▶ ASSIGNMENT
Please reproduce the listing verbatim, without its images.
START SUPPLIED DATA
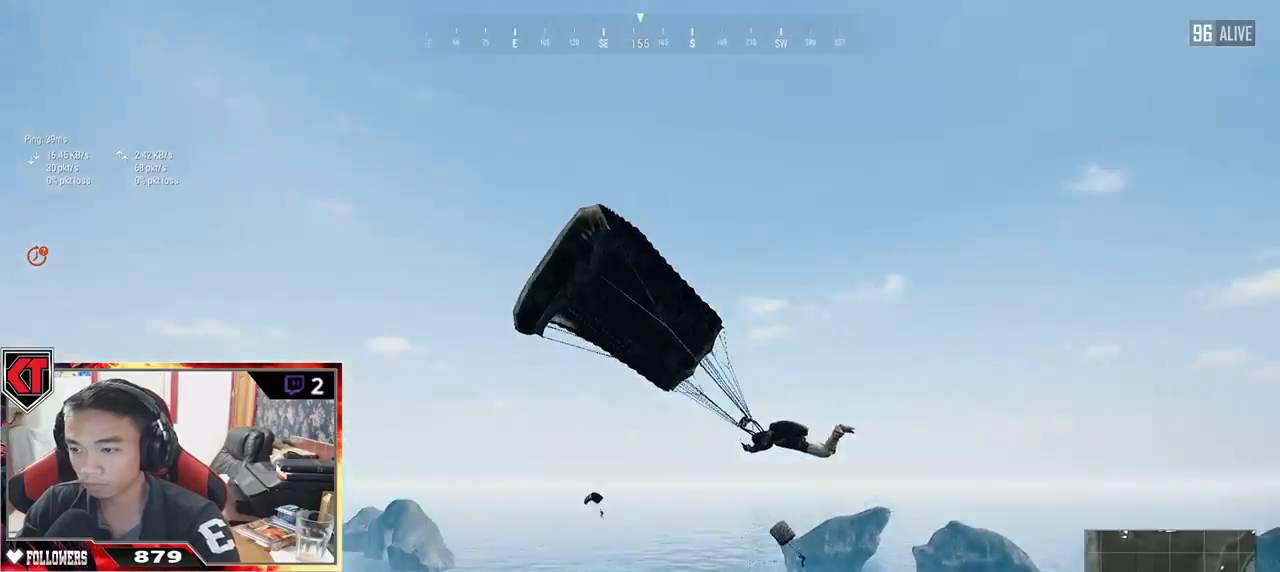
{"keys": ["w"], "mouse": [], "events": []}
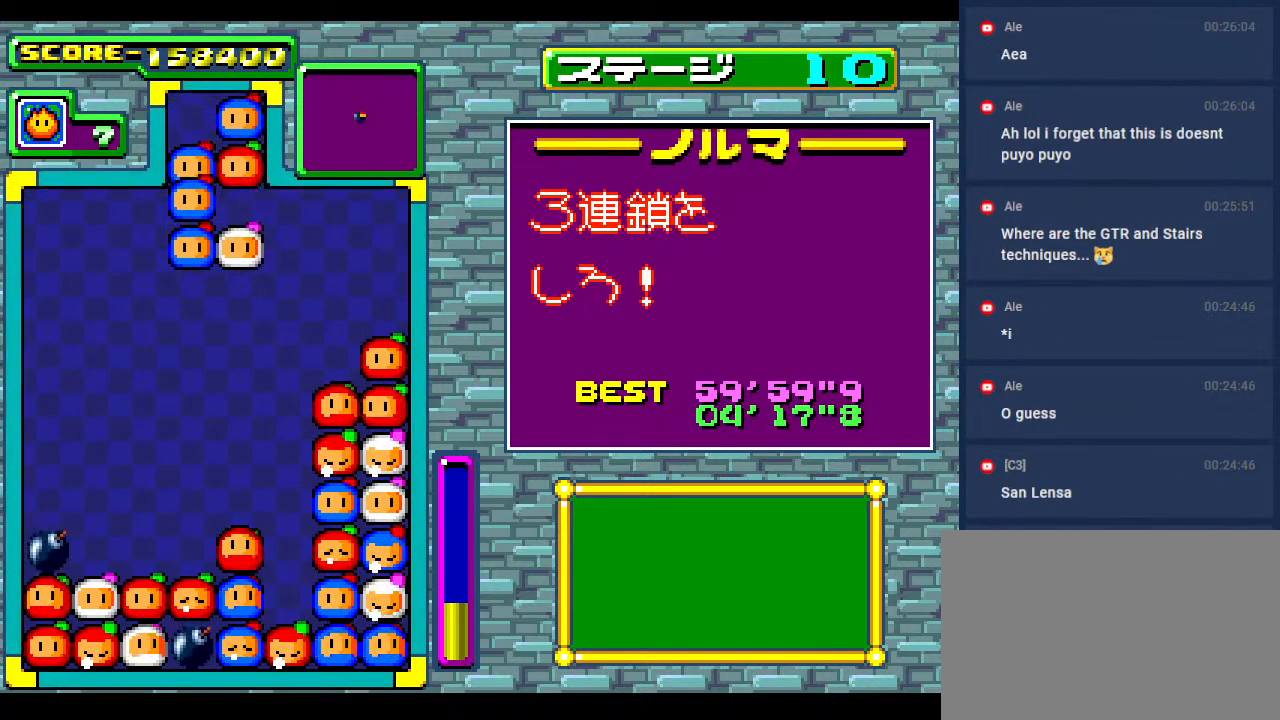
Gameplay with a controller; each line is a JSON object with the inputs held at the frame after it. "events" lists button and stick changes between this image and that frame as [ms after this image, input, new state], when the widget could be followed in between. Not read: L3 R3 other_buttons.
{"buttons": [], "events": [[117, "DPAD_LEFT", "down"], [233, "DPAD_LEFT", "up"]]}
END SUPPLIED DATA
▶ RESULT OF THE TASK
{"keys": ["w"], "mouse": [], "events": []}
Gameplay with a controller; each line is a JSON object with the inputs held at the frame after it. "events" lists button and stick changes between this image and that frame as [ms after this image, input, new state], when the widget could be followed in between. Not read: L3 R3 other_buttons.
{"buttons": [], "events": [[117, "DPAD_LEFT", "down"], [233, "DPAD_LEFT", "up"]]}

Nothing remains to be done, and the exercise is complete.